Reducing stigma and marginalisation
The Commission acknowledges that stigma and marginalisation “directed at both those people with mental illness and those who support them” as one of several key factors driving poor outcomes in Australia’s mental health system” (overview 2019 p.6). The stigma around drug use boosts the stigma around mental ill-health.
The Fourth mental health plan called for “Effort to remove barriers which lead to social exclusion such as stigma, negative public attitudes and discrimination in health and community settings.”
Addressing psychosocial factors
The Commission’s valuable insight that psychosocial factors must be addressed if the burden of mental ill-health is to be reduced is also not new. The 2009 – 2014 Mental Health Plan called for “integrated programs between mental health support services” to address “a range of psychosocial factors if the burden of mental ill-health is to be reduced.”

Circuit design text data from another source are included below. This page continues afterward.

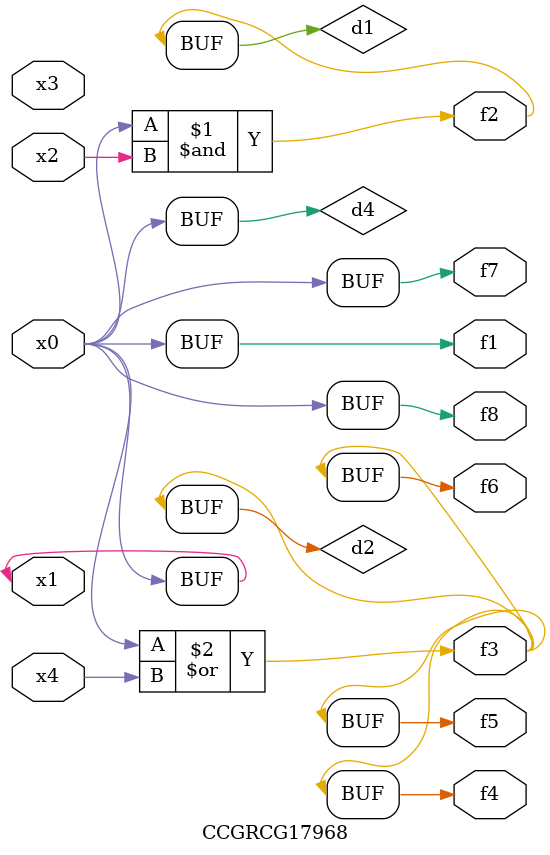
<source format=v>
module CCGRCG17968(
	input x0, x1, x2, x3, x4,
	output f1, f2, f3, f4, f5, f6, f7, f8
);

	wire d1, d2, d3, d4;

	and (d1, x0, x2);
	or (d2, x0, x4);
	nand (d3, x0, x2);
	buf (d4, x0, x1);
	assign f1 = d4;
	assign f2 = d1;
	assign f3 = d2;
	assign f4 = d2;
	assign f5 = d2;
	assign f6 = d2;
	assign f7 = d4;
	assign f8 = d4;
endmodule

</source>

The exposure of mental health consumers to the coercive processes of the criminal law is a key driver of these factors in the life of those with the most complex needs. The criminalisation of drug use and possession for personal use generates and accentuates stigma. Those who abuse substances are termed “unclean”. They are the modern day lepers driven from supports of family, friends and work to associate with deviant peer groups.
Prisons are about the most damaging place for people with mental health problems to be. To quote Professor Paul Mullen, former clinical director of the Victorian Institute of Forensic Health and a professor of forensic psychiatry at Monash University:
“Mental disorders and intellectual limitations are frequently constructed by staff and prisoners alike as a sign of vulnerability and vulnerable is not a safe label to wear in prison. Those who do seek mental health treatment are at risk of being seen by staff as attempting to evade the rigours of prison, and by fellow prisoners as weak and unacceptably alien. Prisons and jails are intended to be punishing and they provide hard and unforgiving environments which often amplify distress and disorder.”
In contrast, the official Australian Commission on Safety and Quality Health Care prescribes person centred care as care “that is respectful of, responsive to, preferences, needs and values of the individual patient.” That care “involves seeking out, and understanding what is important to the patient, fostering trust, establishing mutual respect and working together to share decisions and plan care.”
Nothing could be more at odds with those principles than seeking to coerce people to overcome a substance dependency (itself a mental health condition) and, if they don’t, consigning them to the harsh mercies of the justice system.